Everyone has their own very personal reasons for turning to religion, and Augusta’s was no more surprising than most. A soul after all was the very antithesis of a collation of numbers. It was unique, complete, uniform, and eternal. There was nothing to be calculated about an immortal soul. No fraying around the edges, no chances of a sticky tappet or leaking oil pan. No pull-by date except for expiry. Yes, maintenance was required, and care had to be taken to preserve and curate divine grace; but all in all it gave her great comfort to know that in God’s eyes she was not a number or a collection of numbers.
She hoped that she would be chosen in the last roundup but quickly chased images of the mob (incalculable numbers) that would be clamoring at the gates of heaven at the parousia. If chosen, she would have been selected for the integrity of her soul and being. God doesn’t play dice with the universe, Einstein once said. nor does he disaggregate the human soul into numbers on a balance sheet.
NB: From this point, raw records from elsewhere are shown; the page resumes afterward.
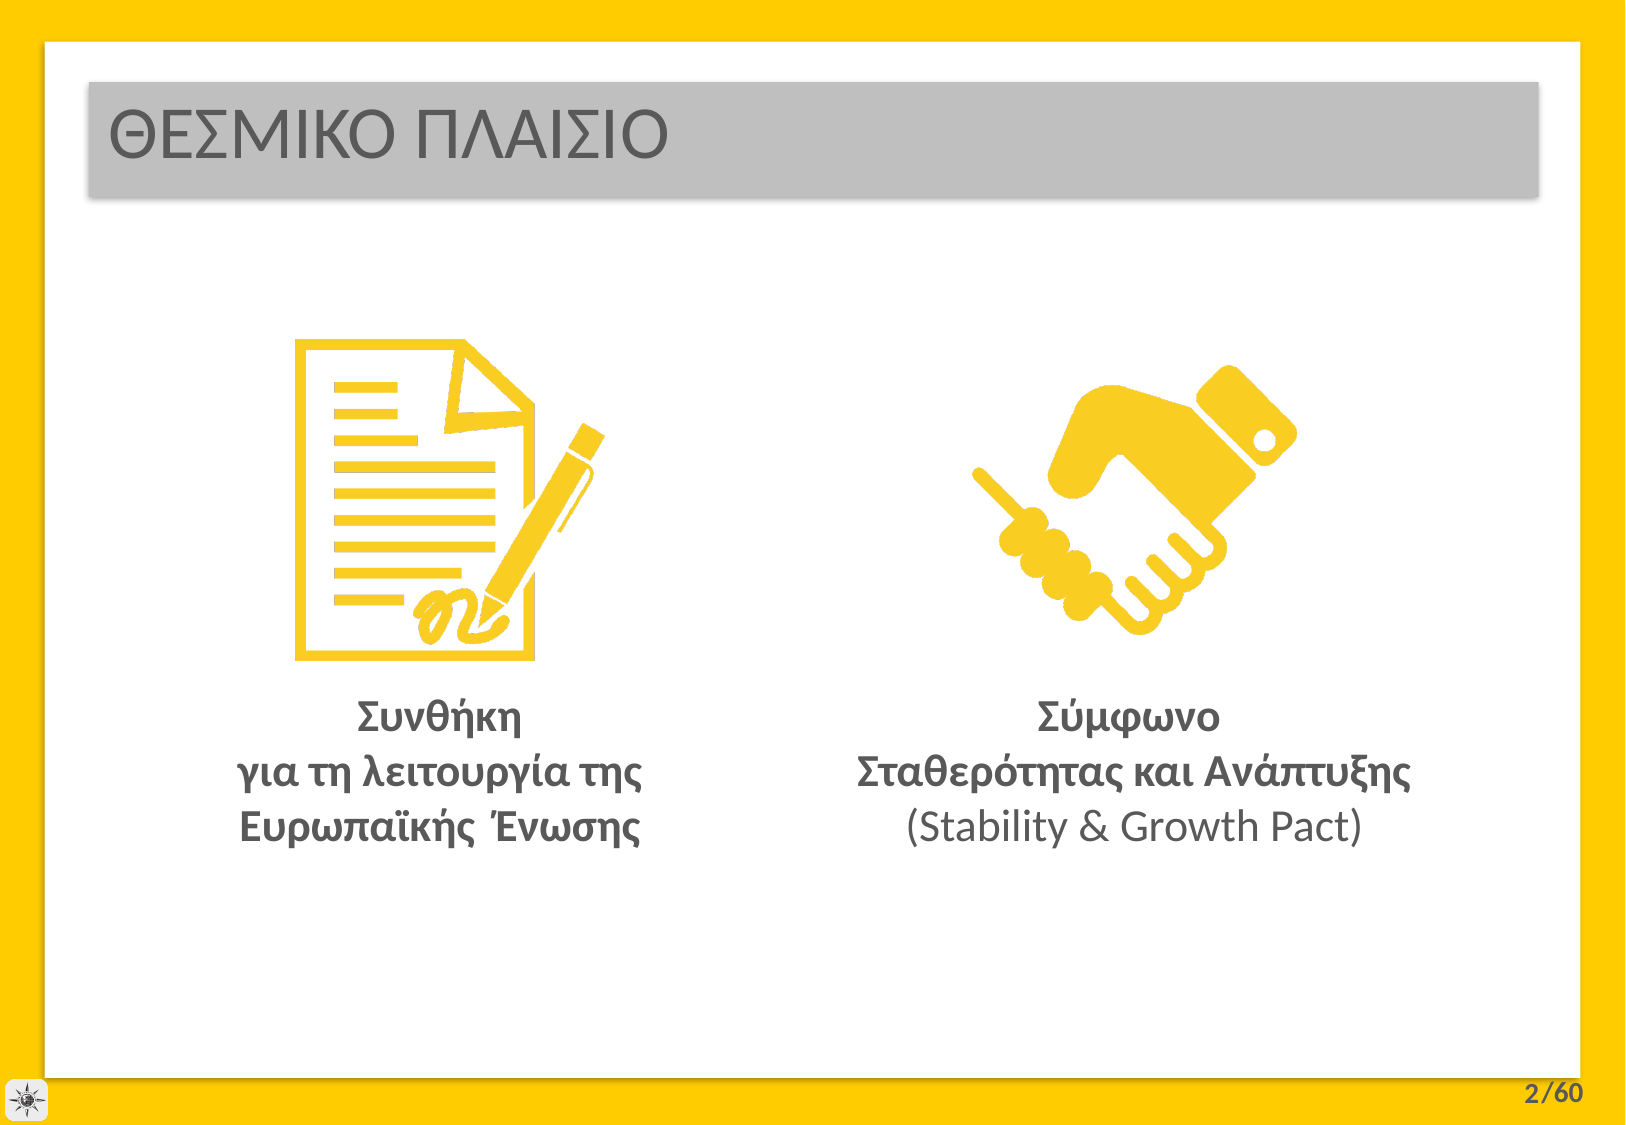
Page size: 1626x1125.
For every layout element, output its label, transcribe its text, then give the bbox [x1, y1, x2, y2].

picture [5, 1079, 48, 1121]
picture [295, 339, 605, 661]
picture [972, 365, 1297, 635]
text_box Συνθήκη για τη λειτουργία της Ευρωπαϊκής Ένωσης [222, 678, 658, 858]
title ΘΕΣΜΙΚΟ ΠΛΑΙΣΙΟ [93, 76, 1535, 157]
slide_number 2 [1488, 1066, 1555, 1125]
text_box Σύμφωνο Σταθερότητας και Ανάπτυξης (Stability & Growth Pact) [842, 678, 1427, 858]
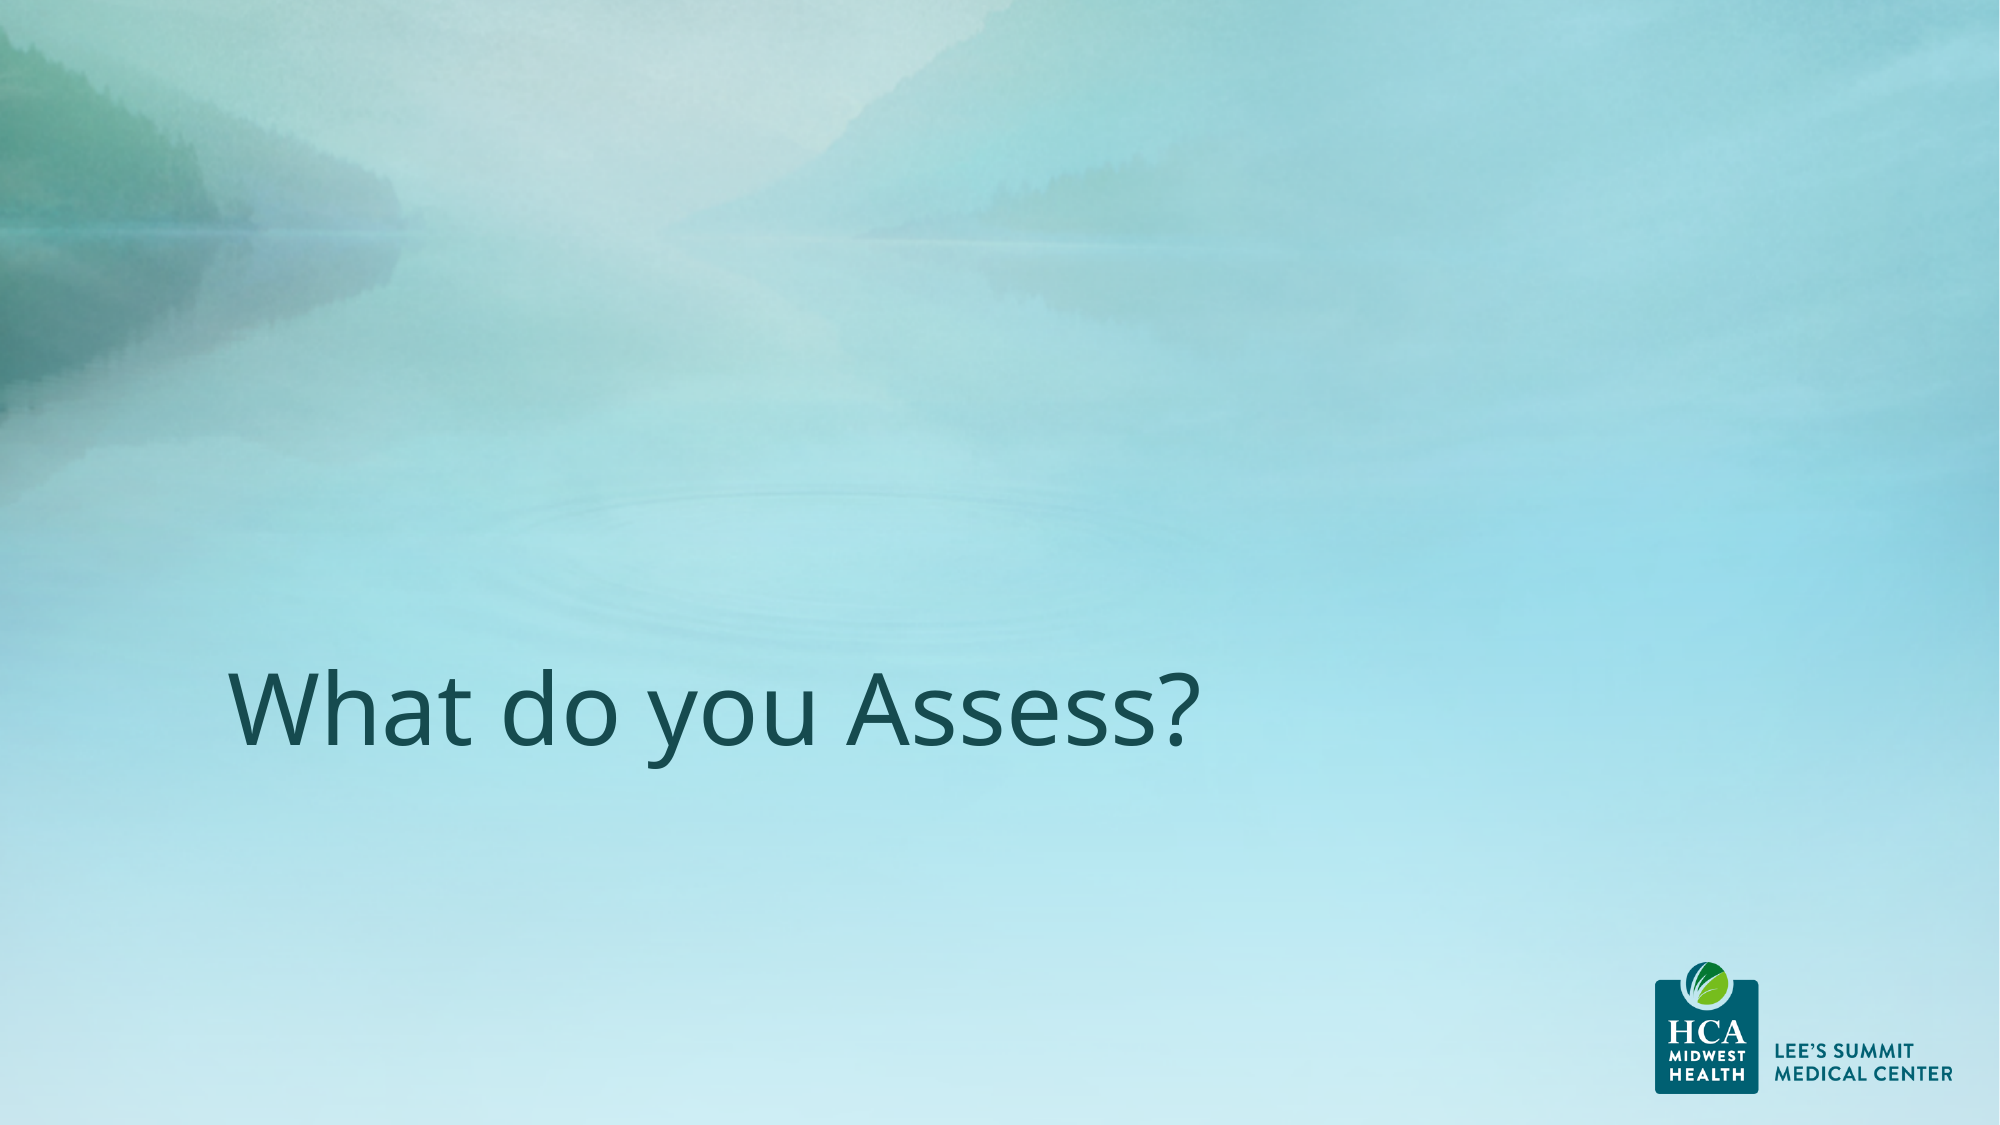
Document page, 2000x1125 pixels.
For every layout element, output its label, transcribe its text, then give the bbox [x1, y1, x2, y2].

Augusta of course had residual paranoia. She still riffled through the mail every day looking for her summons for jury duty. Her juror number was not just a computer-generated random ID for use to help clear the docket. It was one more way of dehumanizing her, putting her on a list, and ignoring her ‘essentiality’. Yet she didn’t lose any sleep over it as she used to, nor did she panic when facing her car registration, telephone bill, or tax assessment. She prayed to God to keep her whole until He took her, which she hoped would not be for a while; and when on her knees by the bedside she saw herself as a young girl who knew nothing of numbers nor of the soul.
Facing existential crisis, others become Nihilists, Atheists, or radical determinists. People’s lives are as meaningless as Nietzsche observed– billiard balls on a universal pool table randomly clacking away, sent in all directions for no reason at all incidentally struck and propelled according to laws of motion and geometrical angle. Others – the few, the envied, and the ideal – are happy hedonists who are oblivious to anything existential.
Augusta Janney lived a long and reasonably happy life once she shed her fear of numbers and gained a soul. The unwanted intrusions into her nicely fabricated world were few enough to cause no long-term concern and anxiety. However the only visible number in her life was on her mailbox. Better be safe than sorry.